- DATA:
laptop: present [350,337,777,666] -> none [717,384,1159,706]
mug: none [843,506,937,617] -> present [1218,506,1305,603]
---
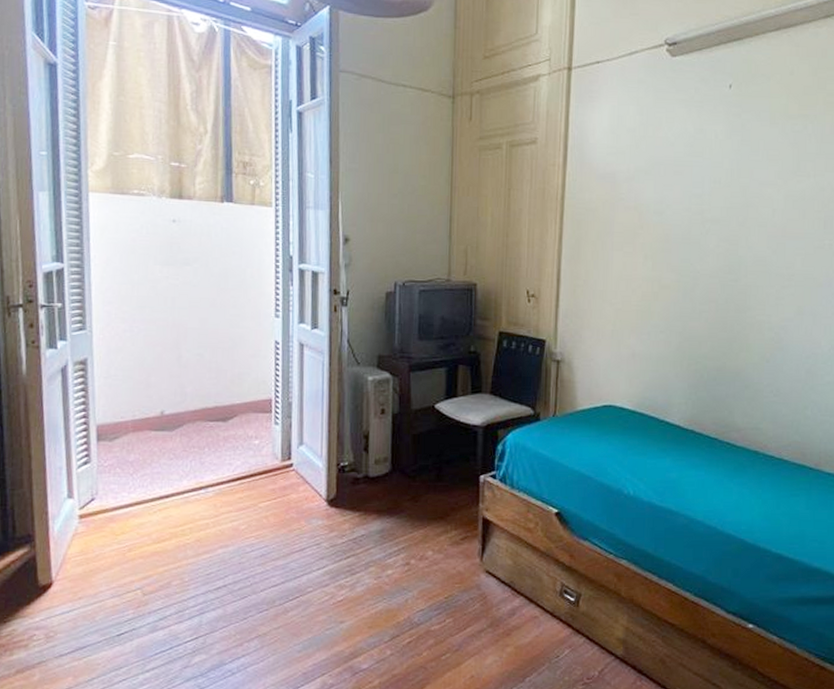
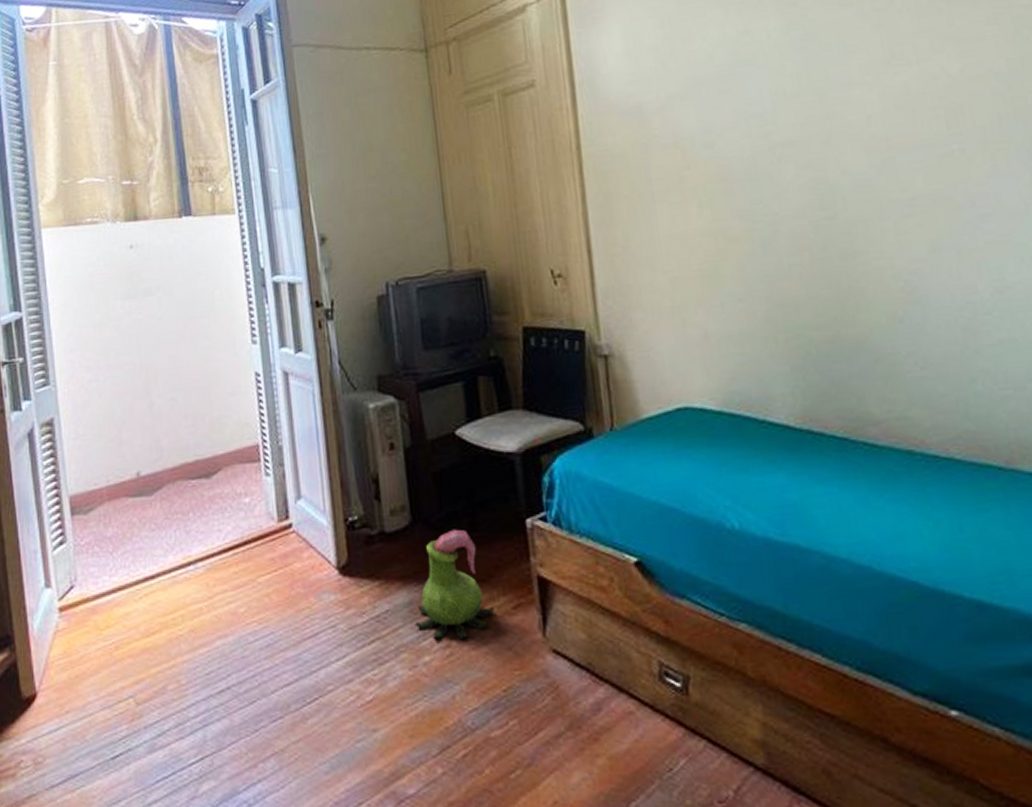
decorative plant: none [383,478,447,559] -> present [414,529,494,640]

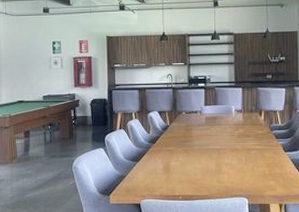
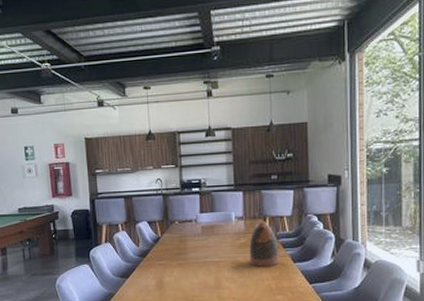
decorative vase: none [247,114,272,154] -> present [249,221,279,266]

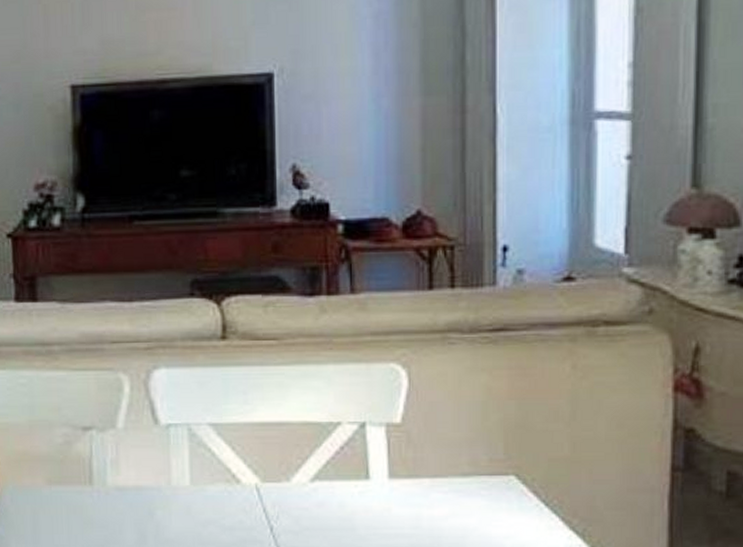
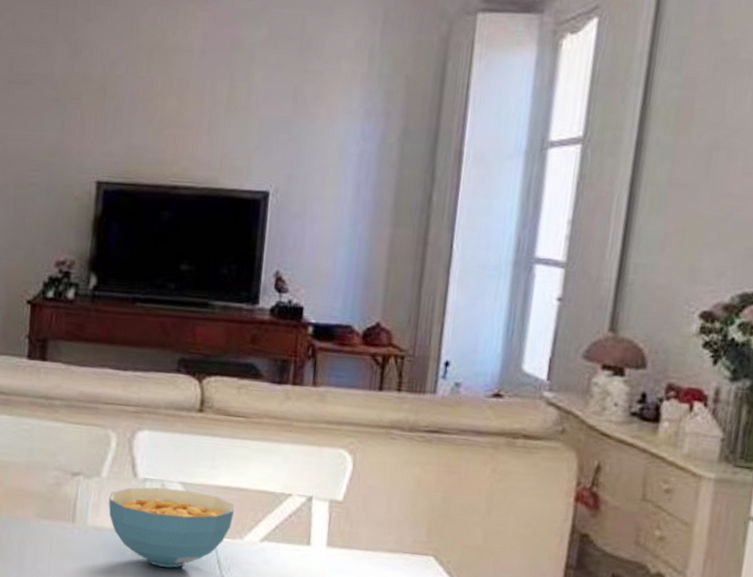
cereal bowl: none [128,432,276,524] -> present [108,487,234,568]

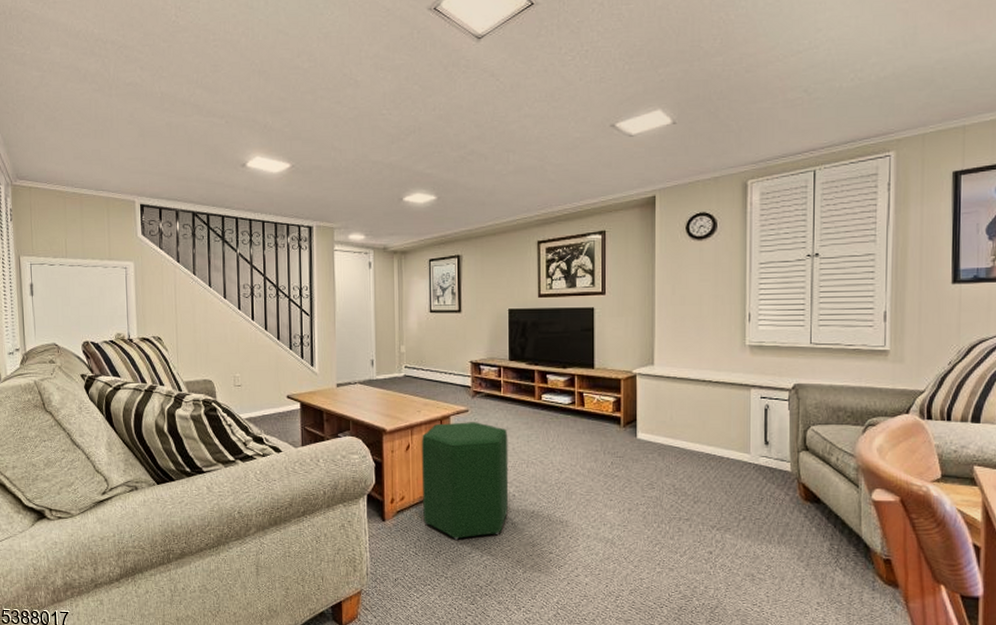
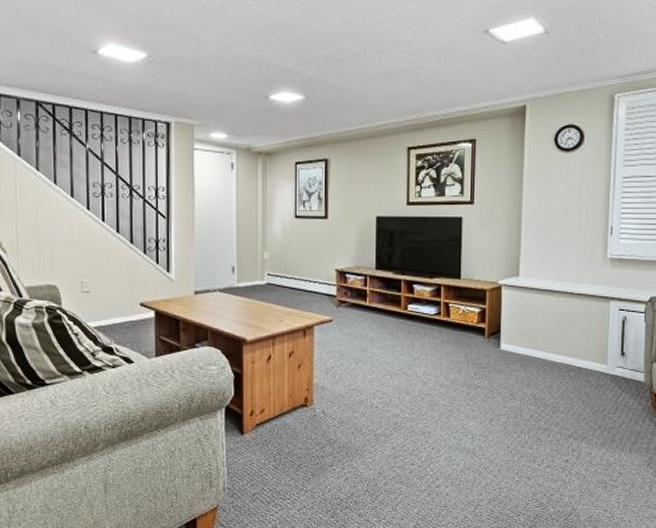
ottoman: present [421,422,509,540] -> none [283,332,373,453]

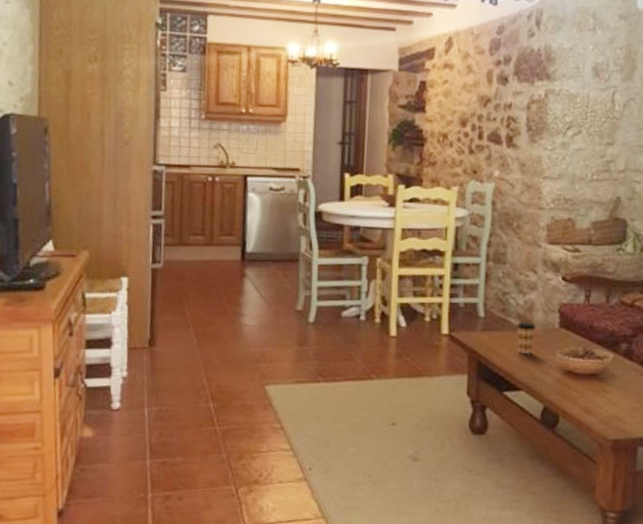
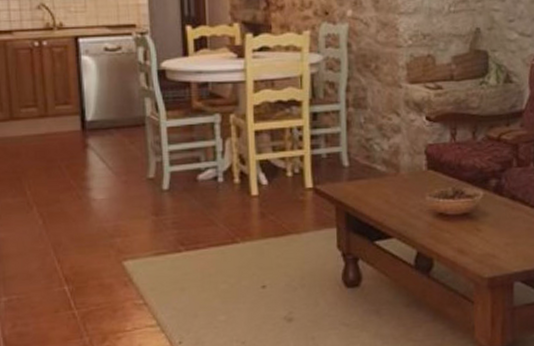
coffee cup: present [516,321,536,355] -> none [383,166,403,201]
--
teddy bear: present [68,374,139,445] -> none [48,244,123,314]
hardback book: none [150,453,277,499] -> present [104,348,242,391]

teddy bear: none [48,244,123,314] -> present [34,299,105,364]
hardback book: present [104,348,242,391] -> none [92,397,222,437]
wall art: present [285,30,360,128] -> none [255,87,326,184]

- PROBLEM DETAILS: From the data above, return every line from the line that has "laptop: present [350,337,777,666]" up to and including the line that has "mug: none [843,506,937,617]", exactly.

- YOUR SOLUTION:
laptop: present [350,337,777,666] -> none [717,384,1159,706]
mug: none [843,506,937,617] -> present [1218,506,1305,603]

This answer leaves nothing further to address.